What you enjoy about this game is probably not going to be the gameplay – sure, the stealth bit is decent enough, but the mechanics never really evolve because instead it focuses around disguising yourself to pass as various people to get others to help you out. The game is really mostly fetchquests and exploration, trying to find things for people who might help you escape from the prison or help to find your wife.
The real draw of this game is the writing. The fact that the whole place is pretty small means that a lot of what you’re doing is going back and forth, trying to find stuff or get people to give you stuff or convince them to do stuff, or just talking to people to learn more about the world. And the fact that the game world is so small means that, despite all of the backtracking, you don’t actually spend all that long between plot points – the game is pretty dense, and you’ll frequently complete tasks and go turn them in to get new fun bits of dialogue with people. The conversations are often funny, but can deliver emotionally powerful exposition; the hidden depths of characters are nice to see, and you end up caring about the core cast of characters because there are so few of them and you get fond of them by talking with them over time. From the rascally Gusto and Fatale, mouse thieves extraordinare who make you write a ballad for them, to Silas, your mysterious benefactor with ulterior motives, to the blacksmith Rolo, who seems to always be willing to sell you advice for a bit of coin, they’re a pretty likeable bunch, and Tilo’s own polite, kind character shines through and makes the player very much want to help him find his wife and escape from this place.

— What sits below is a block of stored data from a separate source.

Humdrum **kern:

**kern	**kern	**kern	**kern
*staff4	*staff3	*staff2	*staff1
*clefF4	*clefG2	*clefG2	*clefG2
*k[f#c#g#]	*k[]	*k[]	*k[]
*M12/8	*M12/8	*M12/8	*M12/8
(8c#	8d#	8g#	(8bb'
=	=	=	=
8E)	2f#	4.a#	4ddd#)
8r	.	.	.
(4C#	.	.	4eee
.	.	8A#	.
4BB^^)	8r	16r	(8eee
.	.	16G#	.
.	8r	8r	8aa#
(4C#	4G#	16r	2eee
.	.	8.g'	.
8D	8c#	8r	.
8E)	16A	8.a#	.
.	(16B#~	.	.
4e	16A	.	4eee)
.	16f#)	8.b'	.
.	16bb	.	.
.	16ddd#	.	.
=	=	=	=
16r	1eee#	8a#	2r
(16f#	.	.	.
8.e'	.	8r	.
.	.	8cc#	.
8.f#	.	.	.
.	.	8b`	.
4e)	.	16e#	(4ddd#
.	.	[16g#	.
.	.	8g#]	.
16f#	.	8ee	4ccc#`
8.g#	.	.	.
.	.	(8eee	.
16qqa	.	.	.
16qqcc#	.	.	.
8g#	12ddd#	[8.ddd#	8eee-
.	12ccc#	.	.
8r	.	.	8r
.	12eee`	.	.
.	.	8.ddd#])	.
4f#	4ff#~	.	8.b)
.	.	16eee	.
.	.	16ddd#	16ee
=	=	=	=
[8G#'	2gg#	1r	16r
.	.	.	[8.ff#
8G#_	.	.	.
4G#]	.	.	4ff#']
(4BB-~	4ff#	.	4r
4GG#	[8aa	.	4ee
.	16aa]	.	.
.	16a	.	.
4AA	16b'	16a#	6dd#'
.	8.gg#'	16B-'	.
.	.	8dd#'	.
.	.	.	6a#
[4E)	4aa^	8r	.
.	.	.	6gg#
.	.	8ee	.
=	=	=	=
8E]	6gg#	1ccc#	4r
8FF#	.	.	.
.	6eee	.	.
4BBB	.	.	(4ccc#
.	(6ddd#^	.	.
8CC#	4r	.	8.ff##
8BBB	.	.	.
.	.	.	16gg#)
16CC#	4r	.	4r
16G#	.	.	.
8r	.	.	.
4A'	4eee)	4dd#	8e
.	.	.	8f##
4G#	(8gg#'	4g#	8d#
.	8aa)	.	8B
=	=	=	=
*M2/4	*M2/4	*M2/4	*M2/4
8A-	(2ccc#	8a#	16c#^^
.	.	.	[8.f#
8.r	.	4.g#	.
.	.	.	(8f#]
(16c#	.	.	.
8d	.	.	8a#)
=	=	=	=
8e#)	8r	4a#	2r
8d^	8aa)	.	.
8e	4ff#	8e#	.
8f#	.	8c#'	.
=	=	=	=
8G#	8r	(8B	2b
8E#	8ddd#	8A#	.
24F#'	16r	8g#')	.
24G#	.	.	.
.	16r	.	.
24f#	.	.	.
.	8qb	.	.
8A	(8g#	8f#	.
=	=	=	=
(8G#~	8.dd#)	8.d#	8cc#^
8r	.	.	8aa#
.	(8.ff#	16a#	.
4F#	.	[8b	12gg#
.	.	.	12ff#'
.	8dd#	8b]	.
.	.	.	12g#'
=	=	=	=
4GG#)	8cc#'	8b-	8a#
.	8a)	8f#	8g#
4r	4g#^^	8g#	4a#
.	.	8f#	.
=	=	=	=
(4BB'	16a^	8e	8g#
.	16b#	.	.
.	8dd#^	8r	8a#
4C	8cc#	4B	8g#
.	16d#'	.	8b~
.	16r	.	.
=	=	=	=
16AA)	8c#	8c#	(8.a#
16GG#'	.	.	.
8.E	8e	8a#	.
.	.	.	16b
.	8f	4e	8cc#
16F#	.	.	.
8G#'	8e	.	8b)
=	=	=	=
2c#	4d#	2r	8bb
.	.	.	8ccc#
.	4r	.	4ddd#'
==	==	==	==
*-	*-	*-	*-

The game’s overall presentation is also very nice – the UI is generally attractive, and the character models are high quality and very detailed. The way Tilo stomps around in armor that is too heavy for him, tiptoes around while sneaking, scampers around while running, or awkwardly clambers into hiding places (where you can not only hide out from guards, but also save your game), is all quite fun to see. The art is quite good overall, and the characters are very expressive in some ways. Alas, the game is very much an indie project, which means that some of the moments which would have been more difficult to animate are instead simply given out to the player via a brief bit of emoting text, which is a little bit of a letdown – some of those moments would have been really powerful to see, but unfortunately, the game doesn’t let you, leaving them to your imagination.
There is, I think, a certain sort of person who is apt to be very charmed by this game – they will find the characters fun, the art style nice to look at, the writing very engaging and witty, and the characters will grow on them and make them care about their well-being.
But at the same time, there’s a lot of people who will simply not like this game – if you’re looking for a stealth game, this game is only briefly that, and overall, most of the gameplay is very basic and consists of simple exploration and doing what amounts to fetchquests for people.
For me, personally, I fall into the former camp – the writing and characters made this game work for me, and I feel like this was an indie project which chose to use its small scope to its advantage, creating a tightly wound plot with a handful of characters that the game made you care about and want to succeed.